死刑廃止論者の中に、今回の事件のような重大犯罪の被害者が一人も存在しないから。

(※犯罪被害者で、よく挙げられる死刑廃止論者の方が一人だけいらっしゃいます。それは、原田正治さん。昔、TBSだったかの特集で知りました。しかし、廃止論者が挙げる人は、大体この人だけ。確かに、他にも居るらしいのだが、めだった行動はしていない。むしろ、『死刑を望む』方の心情の方が多いだろう。大体、一人しか挙げられないのであれば、ほぼこの人に集約されているのかもしれません。)

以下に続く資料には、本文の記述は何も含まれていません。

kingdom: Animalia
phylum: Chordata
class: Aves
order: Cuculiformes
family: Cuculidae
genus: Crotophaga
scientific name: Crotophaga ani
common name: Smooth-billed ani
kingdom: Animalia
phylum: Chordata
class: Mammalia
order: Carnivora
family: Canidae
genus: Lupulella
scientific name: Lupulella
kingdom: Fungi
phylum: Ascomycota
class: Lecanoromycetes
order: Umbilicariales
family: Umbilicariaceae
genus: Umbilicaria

彼らの殆どが、自称知識階級だから、この問題を『被告人』対『国家』(※裁判所&検察官)と捉え、自分は『正義の弁護人』だという意識で論じているんですよ。

だが、しかし。
彼らの良い『筈の』頭からは、ある事実がすっぽり落ちているんです。

それは。

犯罪は、『人』(犯罪者)が『人』(被害者)に対して起こすものである基本構造がある。

犯罪者がいれば、そいつに苦しめられ、人権を踏み躙られた犯罪被害者がいるのが当然なのにね。

彼らは、古い『知識階級』ゆえに、反抗すべきは『国家』という基本ベースに則り、被告人の人権のみを考えてしまっているんです。



犯罪被害者保護の法律が制定されたのは、こうしたバカのお陰ではなく、今回の事件の被害者が、命を賭して訴えたからに過ぎない。

というのも、死刑廃止論者は、今回の法律ですら、自分達のお陰だと思っているから、救い難い。


だから。
ワタクシ、死刑廃止論『者』大嫌い!!




今回の事件は、最終的には、最高裁で判決が下るのは間違い無い。

永山事件と同じように、上告するしかないでしょうから。

とすれば、最高裁判決として、極めて重大なものになるに違いない。


バカな犯罪で、人々を苦しめた少年たちよ。

眠らず反省し、ビビりながら毎日を暮らしていけ!

今まで苦しんだ、犯罪被害者の方々のご苦労を想い、謹んでお悔やみを申し上げたい。